Overall, I thought the talk was ok, but not great. Hofstadter is an entertaining speaker, but I thought his argument was weak. He argued that things acquire their value by making comparisons against other things. To back this up, he provided lots of anecdotal evidence where his mind made comparisons. His conclusions didn't follow from his premises.
2006-08-24
- Software inprications of multi core architectures
- siddhartha <didn't get last name, from IBM>
- death of moore's law?

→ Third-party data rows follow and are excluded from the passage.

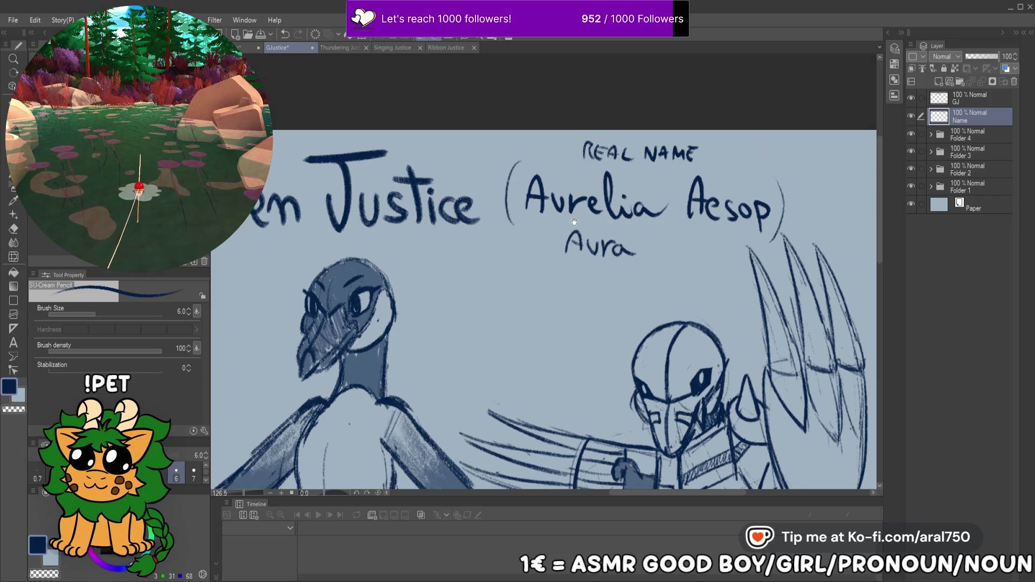
{"action": "left_click_drag", "start_coordinate": [641, 232], "coordinate": [587, 227]}
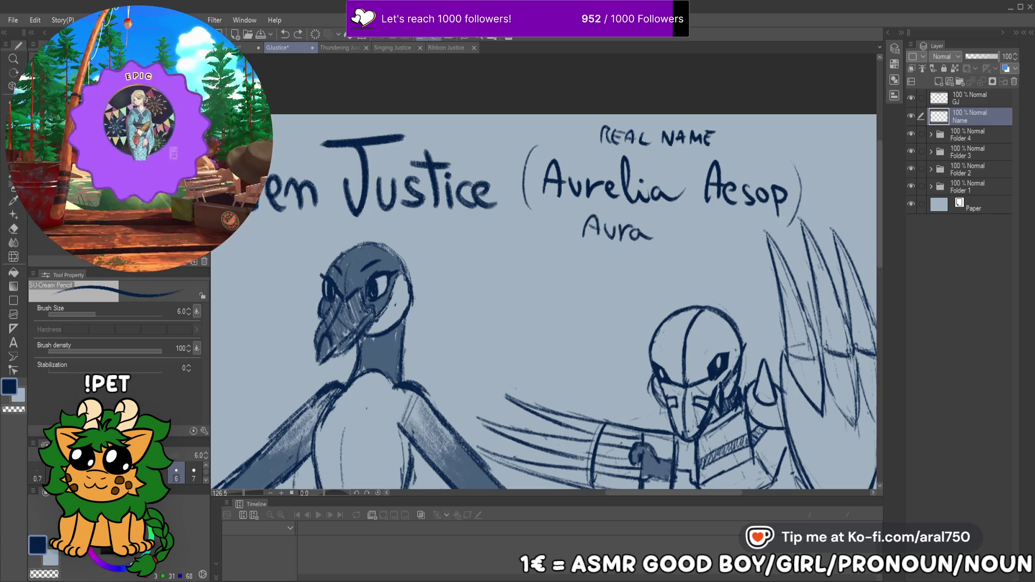
Lasso the nickname Aura, shift it a little right, and deselect
{"action": "key", "text": "m"}
{"action": "left_click_drag", "start_coordinate": [660, 248], "coordinate": [567, 227]}
{"action": "left_click_drag", "start_coordinate": [663, 246], "coordinate": [715, 240]}
{"action": "key", "text": "ctrl+d"}
{"action": "key", "text": "p"}
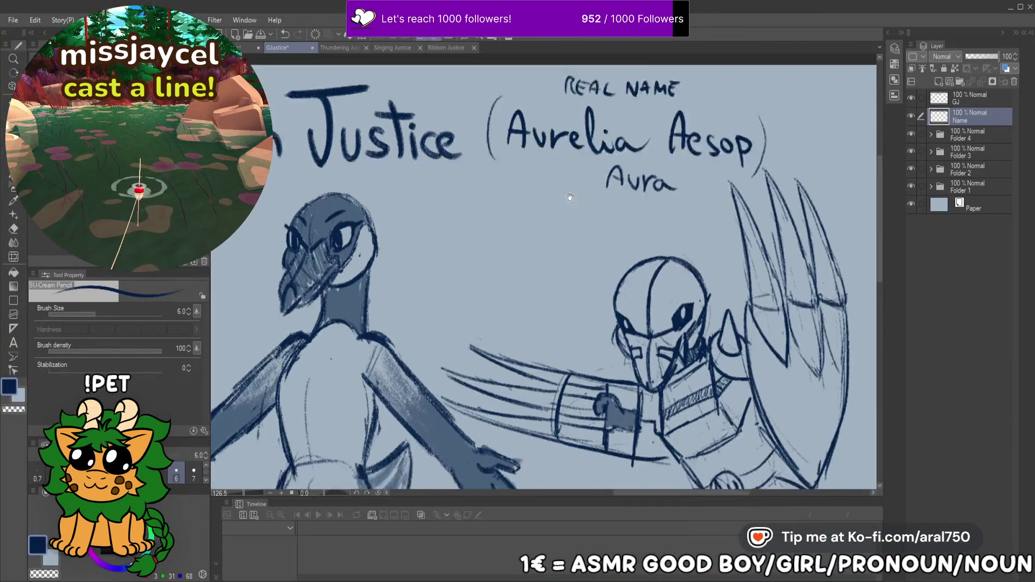
{"action": "scroll", "coordinate": [556, 201], "scroll_direction": "down", "scroll_amount": 5}
{"action": "scroll", "coordinate": [600, 220], "scroll_direction": "up", "scroll_amount": 2}
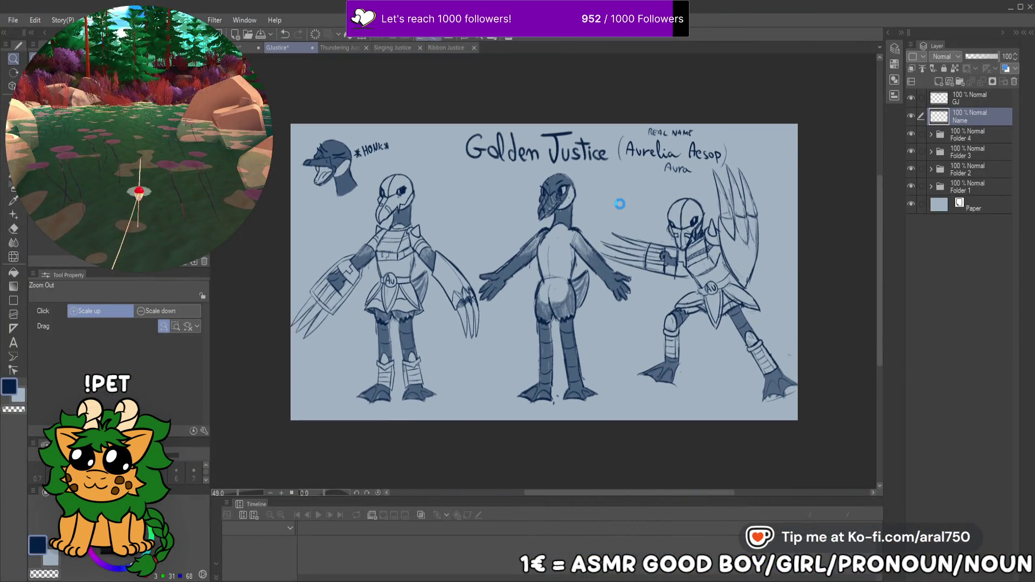
{"action": "scroll", "coordinate": [663, 226], "scroll_direction": "up", "scroll_amount": 3}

Due to small size of transistors, consumes more and more power without doing work.
- languages to look up.
- chapel
- fortress
- extent
- toronto - sh language. stream language. Is that what I'm looking for?
- he thinks that new programing paradigms wont appear, that we wont be able to move to functional programming
- if the concepts are proven, I disagree.
- ways to do parallelization
- SPMD
- better locking mechainisms
- relase consistency ??
- lazy release consistency ??
- transactional consistency ??
- toroto -
big idea: you can do algo analysis on parallel programs.